Membership disabled due to bounces
Eric Christopherson
echristopherson at gmail.com
Thu Nov 24 11:20:53 CST 2016
On Nov 23, 2016 11:05 PM, "John H. Reinhardt" <johnhreinhardt at yahoo.com>
wrote:
>
>
> On 11/23/2016 8:00 PM, Eric Christopherson wrote:
>>
>> On Wed, Nov 23, 2016, Michael Brutman wrote:
>>>
>>> Gmail routinely marks these emails as spam. And Gmail clearly says: "
It
>>> has a from address in aol.com but has failed aol.com's required tests
for
>>> authentication."
>>>
>>> Digging deeper into the header one finds:
>>>
>>> "Received-SPF: pass (google.com: best guess record for domain of
>>> cctalk-bounces at classiccmp.org designates 199.188.211.196 as permitted
>>> sender) client-ip=199.188.211.196;
>>> Authentication-Results: mx.google.com;
>>> dkim=neutral (body hash did not verify) header.i=@mx.aol.com;
>>> spf=pass (google.com: best guess record for domain of
>>> cctalk-bounces at classiccmp.org designates 199.188.211.196 as permitted
>>> sender) smtp.mailfrom=cctalk-bounces at classiccmp.org;
>>> dmarc=fail (p=REJECT dis=NONE) header.from=aol.com"
>>>
>>>
>>> I'm no expert on dmarc, but that looks to be the source of the pain.
>>
>>
>> Do we have any evidence that his messages are affecting the rest of us,
>> though?
>>
>
> I get disabled regularly. My address is at Yahoo. Currently I'm sitting
at 2.0 out of 5.0 for my bounce score.
What's a bounce score, and how do you know what yours is and what the limit
is? Does classiccmp specify 5.0, or Yahoo, or what?
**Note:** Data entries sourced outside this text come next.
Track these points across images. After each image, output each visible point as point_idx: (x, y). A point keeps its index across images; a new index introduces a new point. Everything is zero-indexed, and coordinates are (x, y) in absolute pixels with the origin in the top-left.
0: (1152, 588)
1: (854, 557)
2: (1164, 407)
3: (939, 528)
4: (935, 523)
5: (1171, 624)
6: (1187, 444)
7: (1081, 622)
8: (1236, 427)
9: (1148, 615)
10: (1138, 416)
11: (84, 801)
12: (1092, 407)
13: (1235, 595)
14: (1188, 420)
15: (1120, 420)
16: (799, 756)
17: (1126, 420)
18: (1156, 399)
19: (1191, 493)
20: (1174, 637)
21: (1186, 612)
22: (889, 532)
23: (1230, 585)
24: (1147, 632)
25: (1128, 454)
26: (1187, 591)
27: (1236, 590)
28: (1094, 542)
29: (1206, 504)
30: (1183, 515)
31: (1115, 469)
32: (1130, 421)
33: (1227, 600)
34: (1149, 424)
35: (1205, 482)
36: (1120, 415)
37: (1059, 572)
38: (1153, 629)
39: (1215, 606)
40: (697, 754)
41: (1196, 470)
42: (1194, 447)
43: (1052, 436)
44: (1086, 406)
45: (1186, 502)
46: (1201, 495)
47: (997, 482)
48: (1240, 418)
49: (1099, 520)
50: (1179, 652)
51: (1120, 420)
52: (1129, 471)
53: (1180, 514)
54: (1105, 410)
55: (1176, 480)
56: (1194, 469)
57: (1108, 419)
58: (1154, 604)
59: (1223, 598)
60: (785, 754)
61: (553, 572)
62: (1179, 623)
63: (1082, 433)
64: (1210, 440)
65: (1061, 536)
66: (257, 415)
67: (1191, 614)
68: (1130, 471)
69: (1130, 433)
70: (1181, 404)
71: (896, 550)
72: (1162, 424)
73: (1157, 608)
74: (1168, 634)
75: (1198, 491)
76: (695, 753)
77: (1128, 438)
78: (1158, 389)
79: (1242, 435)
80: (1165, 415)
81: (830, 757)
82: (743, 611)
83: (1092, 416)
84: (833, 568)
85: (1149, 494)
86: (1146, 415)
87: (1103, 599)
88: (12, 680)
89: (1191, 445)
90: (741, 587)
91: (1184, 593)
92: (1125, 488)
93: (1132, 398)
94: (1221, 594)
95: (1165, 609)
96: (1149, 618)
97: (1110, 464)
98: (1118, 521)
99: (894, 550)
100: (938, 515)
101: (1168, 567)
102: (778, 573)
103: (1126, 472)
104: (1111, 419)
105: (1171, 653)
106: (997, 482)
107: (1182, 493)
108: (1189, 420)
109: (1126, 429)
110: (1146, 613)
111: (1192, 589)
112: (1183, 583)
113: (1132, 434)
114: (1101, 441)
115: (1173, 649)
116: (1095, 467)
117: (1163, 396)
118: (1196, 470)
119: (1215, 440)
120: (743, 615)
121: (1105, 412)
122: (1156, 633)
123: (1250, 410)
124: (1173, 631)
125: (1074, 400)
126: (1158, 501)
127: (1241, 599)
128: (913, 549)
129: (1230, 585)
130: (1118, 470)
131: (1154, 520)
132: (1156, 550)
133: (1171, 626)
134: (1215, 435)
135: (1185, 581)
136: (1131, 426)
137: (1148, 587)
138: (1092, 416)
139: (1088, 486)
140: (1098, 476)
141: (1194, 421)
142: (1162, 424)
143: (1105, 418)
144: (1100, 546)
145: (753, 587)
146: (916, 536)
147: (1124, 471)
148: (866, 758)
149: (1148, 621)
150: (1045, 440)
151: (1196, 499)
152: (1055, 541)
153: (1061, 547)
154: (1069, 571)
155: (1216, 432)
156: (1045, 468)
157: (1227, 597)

> The previous disabled messages came at:
>
> 11/20/2016
> 11/06/2016
> 10/25/2016
> 10/18/2016
> 10/13/2016
> 10/05/2016
> 09/26/2016
> 09/10/2016
> 08/23/2016
> 08/11/2016
> 08/06/2016
> 08/01/2016
> 07/19/2016
> 07/10/2016
> 07/01/2016
>
> A fairly uneven distribution. None repeating sooner than 5 days and
sometimes taking up to 18 days before hitting the 5.0 bounce limit.
>
> I was thinking of changing my email to another provider even though I've
had this one for at least 12 years. But if it's because of a configuration
problem, then other providers may react the same way so will it do any good?